Arafat's apparently contradictory statements are indicative of the uncertainty felt by the PLO leadership in Tunis, as it prepares itself to move to the autonomous zones and come to terms with the agreement it has bound itself to.

Most PLO officials and rank-and-file members here share Ara-fat's concerns over the erosion of the Palestinian constituency.

But his critics, including the two Palestinian architects of the Palestinian autonomy deal, Mahmoud Abbas and Muhammed Kouriah, say Arafat is simply blaming the Palestinians for impeding the process. Differences between Arafat and the two leading architects of the agreement vibrate in the PLO offices, where many have taken sides in favor of one camp or another.

``Arafat insists on his own interpretation of the agreement instead of adhering to the terms of the interim arrangements,'' says a PLO official close to Mr. Abbas. ``He will spoil everything.''

None of Arafat's critics, however, takes seriously or literally his controversial call for a jihad to liberate Jerusalem. Jihad, broadly defined in Arabic, means both struggle and holy war - or struggle for the sake of God.

Status of East Jerusalem

Arafat is eager to prove to Muslims that the PLO has not given up East Jerusalem. Although Israel and the PLO have agreed to defer negotiations over the future of the holy city to the final stage of the autonomy agreement, the two already have made up their minds about its future.

Israel considers the two sides of the city the unified eternal capital of Israel, while the PLO has never given up its goal of making the dominantly Arab East Jerusalem the capital of its future Palestinian state.

Arafat's use of the word jihad triggered strong Israeli reactions. ``In Arabic, jihad is mainly struggle through different forms, but in Israel and most of the West, jihad is connoted with violent struggle,'' explains Walid Sadiq, the Arab deputy minister of agriculture in the Israeli government.

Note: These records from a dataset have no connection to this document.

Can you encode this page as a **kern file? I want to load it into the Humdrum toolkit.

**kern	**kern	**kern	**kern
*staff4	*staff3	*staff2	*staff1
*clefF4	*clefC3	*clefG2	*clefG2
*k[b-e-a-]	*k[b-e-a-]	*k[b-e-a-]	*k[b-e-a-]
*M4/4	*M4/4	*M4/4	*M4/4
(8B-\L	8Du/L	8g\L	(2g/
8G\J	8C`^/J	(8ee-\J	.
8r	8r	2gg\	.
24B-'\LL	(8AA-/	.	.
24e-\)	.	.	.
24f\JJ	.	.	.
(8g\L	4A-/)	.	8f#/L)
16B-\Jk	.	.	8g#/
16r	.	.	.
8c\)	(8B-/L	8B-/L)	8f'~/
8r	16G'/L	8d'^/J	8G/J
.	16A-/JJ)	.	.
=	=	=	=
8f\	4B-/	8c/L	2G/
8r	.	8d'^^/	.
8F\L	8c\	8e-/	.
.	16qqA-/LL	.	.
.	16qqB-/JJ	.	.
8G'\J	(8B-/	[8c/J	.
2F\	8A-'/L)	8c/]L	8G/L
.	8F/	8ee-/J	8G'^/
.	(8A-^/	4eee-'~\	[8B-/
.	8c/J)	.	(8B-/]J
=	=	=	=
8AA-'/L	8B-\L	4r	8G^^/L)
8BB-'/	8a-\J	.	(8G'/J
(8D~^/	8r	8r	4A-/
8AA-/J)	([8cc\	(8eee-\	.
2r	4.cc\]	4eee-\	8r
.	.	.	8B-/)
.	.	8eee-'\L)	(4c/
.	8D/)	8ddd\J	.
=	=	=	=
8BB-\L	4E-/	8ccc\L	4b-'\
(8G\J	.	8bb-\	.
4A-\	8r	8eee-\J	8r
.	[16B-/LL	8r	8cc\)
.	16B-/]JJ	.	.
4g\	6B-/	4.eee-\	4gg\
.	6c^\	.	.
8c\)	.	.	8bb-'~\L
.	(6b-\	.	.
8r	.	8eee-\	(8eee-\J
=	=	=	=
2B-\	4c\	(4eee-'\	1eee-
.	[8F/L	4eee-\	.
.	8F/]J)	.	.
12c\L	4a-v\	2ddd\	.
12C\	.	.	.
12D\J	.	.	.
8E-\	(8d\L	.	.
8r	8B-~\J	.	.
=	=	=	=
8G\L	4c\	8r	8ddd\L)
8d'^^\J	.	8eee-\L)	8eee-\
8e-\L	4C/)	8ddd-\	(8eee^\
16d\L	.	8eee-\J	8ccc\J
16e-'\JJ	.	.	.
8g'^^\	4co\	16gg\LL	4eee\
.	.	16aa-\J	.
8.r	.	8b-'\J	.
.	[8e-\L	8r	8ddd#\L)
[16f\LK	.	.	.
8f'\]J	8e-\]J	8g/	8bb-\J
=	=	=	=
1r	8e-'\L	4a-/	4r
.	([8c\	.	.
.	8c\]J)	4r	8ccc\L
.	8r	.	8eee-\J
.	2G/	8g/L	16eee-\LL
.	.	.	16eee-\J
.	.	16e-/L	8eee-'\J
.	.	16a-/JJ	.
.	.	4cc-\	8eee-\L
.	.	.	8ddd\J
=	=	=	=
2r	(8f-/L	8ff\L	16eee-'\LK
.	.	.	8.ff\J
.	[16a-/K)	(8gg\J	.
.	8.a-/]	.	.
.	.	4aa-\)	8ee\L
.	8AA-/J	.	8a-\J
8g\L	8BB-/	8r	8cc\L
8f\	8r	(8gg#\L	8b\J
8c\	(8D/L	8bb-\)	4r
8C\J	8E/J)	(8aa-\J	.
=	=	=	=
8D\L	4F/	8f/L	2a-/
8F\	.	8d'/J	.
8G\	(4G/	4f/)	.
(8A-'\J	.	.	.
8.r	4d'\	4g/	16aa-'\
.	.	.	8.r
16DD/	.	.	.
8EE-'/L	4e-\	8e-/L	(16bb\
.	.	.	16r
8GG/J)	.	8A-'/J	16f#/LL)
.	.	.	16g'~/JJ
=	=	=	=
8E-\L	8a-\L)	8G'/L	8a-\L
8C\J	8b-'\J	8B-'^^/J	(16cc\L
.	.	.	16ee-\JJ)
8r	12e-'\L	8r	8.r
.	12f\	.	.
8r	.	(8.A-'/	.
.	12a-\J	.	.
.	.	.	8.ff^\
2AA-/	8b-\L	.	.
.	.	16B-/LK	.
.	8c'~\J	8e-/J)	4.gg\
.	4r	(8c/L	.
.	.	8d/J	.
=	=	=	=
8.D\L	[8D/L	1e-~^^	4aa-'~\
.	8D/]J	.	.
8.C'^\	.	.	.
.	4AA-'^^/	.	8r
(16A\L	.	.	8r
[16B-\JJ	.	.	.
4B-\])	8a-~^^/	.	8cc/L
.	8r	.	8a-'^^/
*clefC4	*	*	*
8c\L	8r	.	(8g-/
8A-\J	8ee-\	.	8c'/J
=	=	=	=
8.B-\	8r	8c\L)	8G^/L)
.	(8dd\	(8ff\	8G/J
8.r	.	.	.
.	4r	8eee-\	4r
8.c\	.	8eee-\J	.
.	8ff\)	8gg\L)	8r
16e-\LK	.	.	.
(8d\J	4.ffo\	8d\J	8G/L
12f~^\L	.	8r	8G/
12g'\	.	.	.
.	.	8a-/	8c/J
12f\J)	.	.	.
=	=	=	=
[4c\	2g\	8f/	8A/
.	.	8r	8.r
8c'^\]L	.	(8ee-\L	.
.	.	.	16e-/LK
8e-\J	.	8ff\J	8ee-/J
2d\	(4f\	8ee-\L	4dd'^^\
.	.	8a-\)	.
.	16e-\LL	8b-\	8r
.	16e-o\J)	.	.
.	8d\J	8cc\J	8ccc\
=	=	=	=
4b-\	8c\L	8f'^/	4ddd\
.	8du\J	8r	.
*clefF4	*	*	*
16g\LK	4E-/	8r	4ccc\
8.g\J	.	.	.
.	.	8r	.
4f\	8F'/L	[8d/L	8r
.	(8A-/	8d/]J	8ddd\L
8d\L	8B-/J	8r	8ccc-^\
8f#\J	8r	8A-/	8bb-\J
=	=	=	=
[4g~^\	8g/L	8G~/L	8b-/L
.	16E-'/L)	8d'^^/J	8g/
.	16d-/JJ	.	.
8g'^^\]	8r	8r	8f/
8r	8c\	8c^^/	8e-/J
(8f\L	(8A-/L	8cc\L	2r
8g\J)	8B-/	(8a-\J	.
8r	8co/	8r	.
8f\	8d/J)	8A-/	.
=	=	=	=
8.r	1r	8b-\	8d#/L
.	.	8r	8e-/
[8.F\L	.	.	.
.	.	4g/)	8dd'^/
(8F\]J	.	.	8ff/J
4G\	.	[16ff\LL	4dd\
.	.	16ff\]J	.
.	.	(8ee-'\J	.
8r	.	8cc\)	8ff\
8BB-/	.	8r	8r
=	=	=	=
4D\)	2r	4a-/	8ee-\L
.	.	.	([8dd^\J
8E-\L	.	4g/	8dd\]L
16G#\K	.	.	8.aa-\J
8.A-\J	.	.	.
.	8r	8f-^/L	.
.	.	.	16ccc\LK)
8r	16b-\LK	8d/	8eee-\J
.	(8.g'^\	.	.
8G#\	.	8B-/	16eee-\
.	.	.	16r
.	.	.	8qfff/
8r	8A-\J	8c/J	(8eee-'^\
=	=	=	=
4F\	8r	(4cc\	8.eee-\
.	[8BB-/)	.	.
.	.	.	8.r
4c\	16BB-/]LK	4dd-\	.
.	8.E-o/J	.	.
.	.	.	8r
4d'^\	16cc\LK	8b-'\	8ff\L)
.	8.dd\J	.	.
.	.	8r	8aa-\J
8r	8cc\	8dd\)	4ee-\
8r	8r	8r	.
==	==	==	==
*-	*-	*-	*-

``Arafat should know better. He is a politician, and he is responsible for the choice of his words,'' says Mr. Sadiq, who belongs to the leftist Meretz coalition that publicly calls for the establishment of a Palestinian state.

For Sadiq and other Israeli leftists, Arabs and Jews, statements like these strengthen the right-wing Likud party, which has pledged to annul the agreement if it regains power.